(Exercise text begins)
# Jones Solution Split vs others?



## killclimbz (Aug 10, 2007)

The Weston and Venture boards are going to last longer. They just will. Personally for Venture, I really like the Helix, but the Storm is a great board. Venture probably has the best float of anyone, just due to their profile. It's very powder friendly. 

As far as price reduction goes. The Jones and Iguchi models would serve you just fine.


----------



## deagol (Mar 26, 2014)

I have the Venture Storm and love it in powder. I've also beaten the %^**$ out of it and it's still going strong. I would like to have a solid version if I was looking for a pow specific board for snowcat trips (if I could do such things regularly). I could also opt for a Never Summer 25, but either board would be good).


----------



## Alonzo (Dec 30, 2015)
(Exercise text ends)
(Provided records begins)
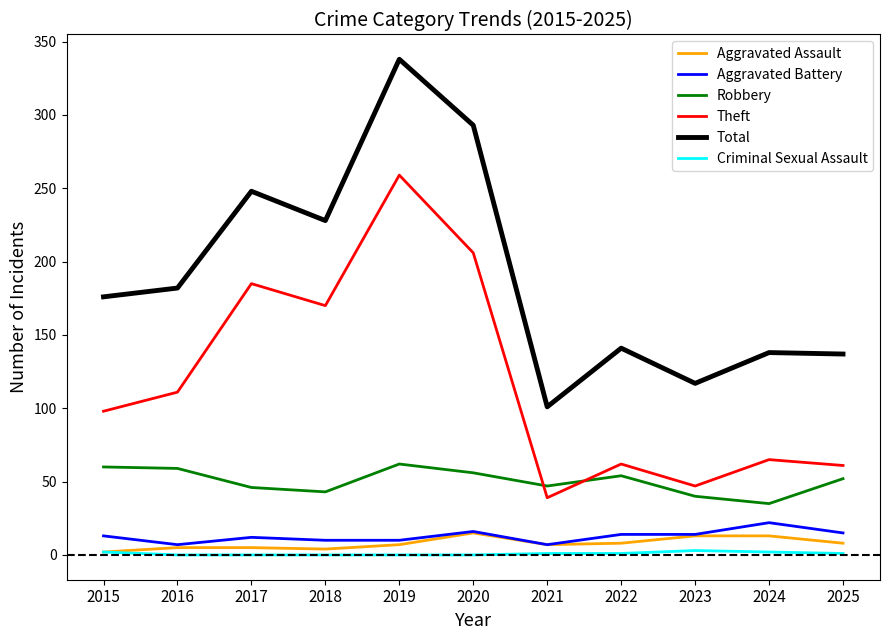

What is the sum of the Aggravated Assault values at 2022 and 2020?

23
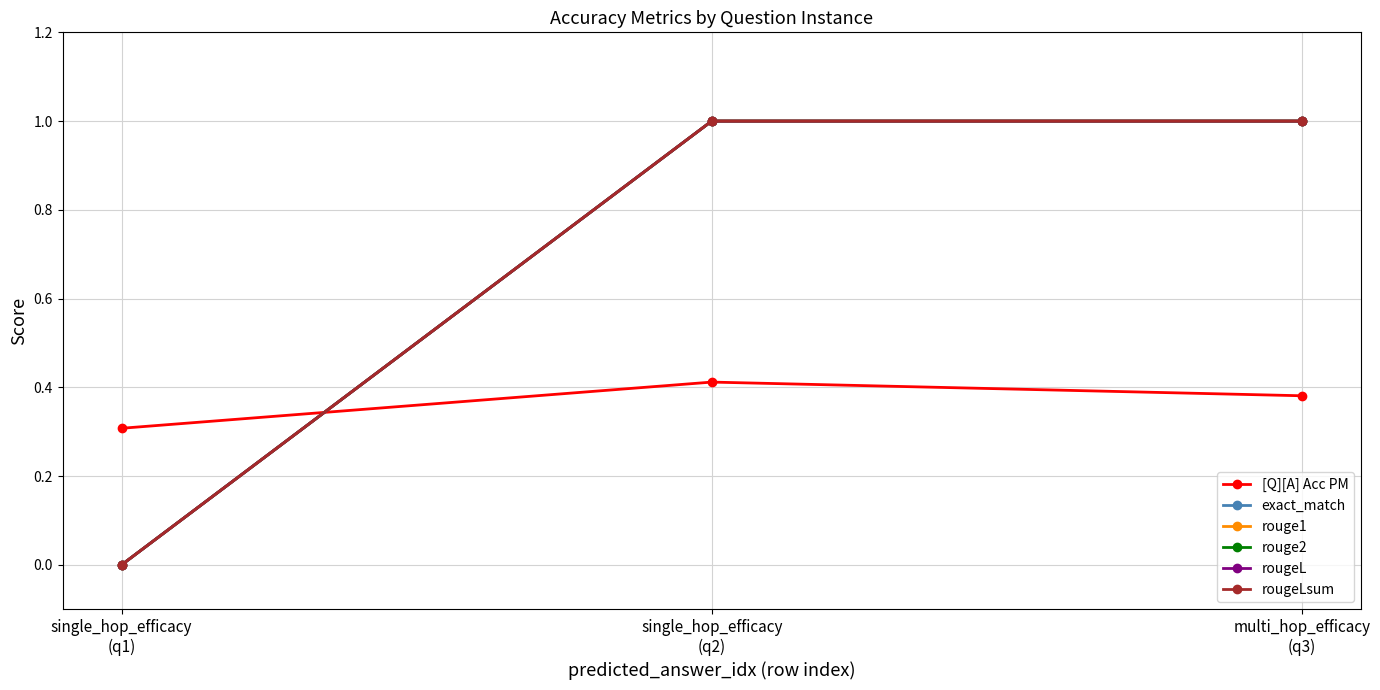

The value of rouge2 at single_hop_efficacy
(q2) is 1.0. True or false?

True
(Provided records ends)
# Work request 1
Write out the part of the snowboard thread from "# Jones Solution" to "very powder friendly.", word for word.
# Work request 2
In the listing, take the lines from the one with "The value of rouge2 at single_hop_efficacy" to the end of the listing and swap "value" for "score", changing nothing else. Give back only those lines.
The snowboard thread and the listing are unrelated pieces of material.

# Response 1
# Jones Solution Split vs others?



## killclimbz (Aug 10, 2007)

The Weston and Venture boards are going to last longer. They just will. Personally for Venture, I really like the Helix, but the Storm is a great board. Venture probably has the best float of anyone, just due to their profile. It's very powder friendly.

# Response 2
The score of rouge2 at single_hop_efficacy
(q2) is 1.0. True or false?

True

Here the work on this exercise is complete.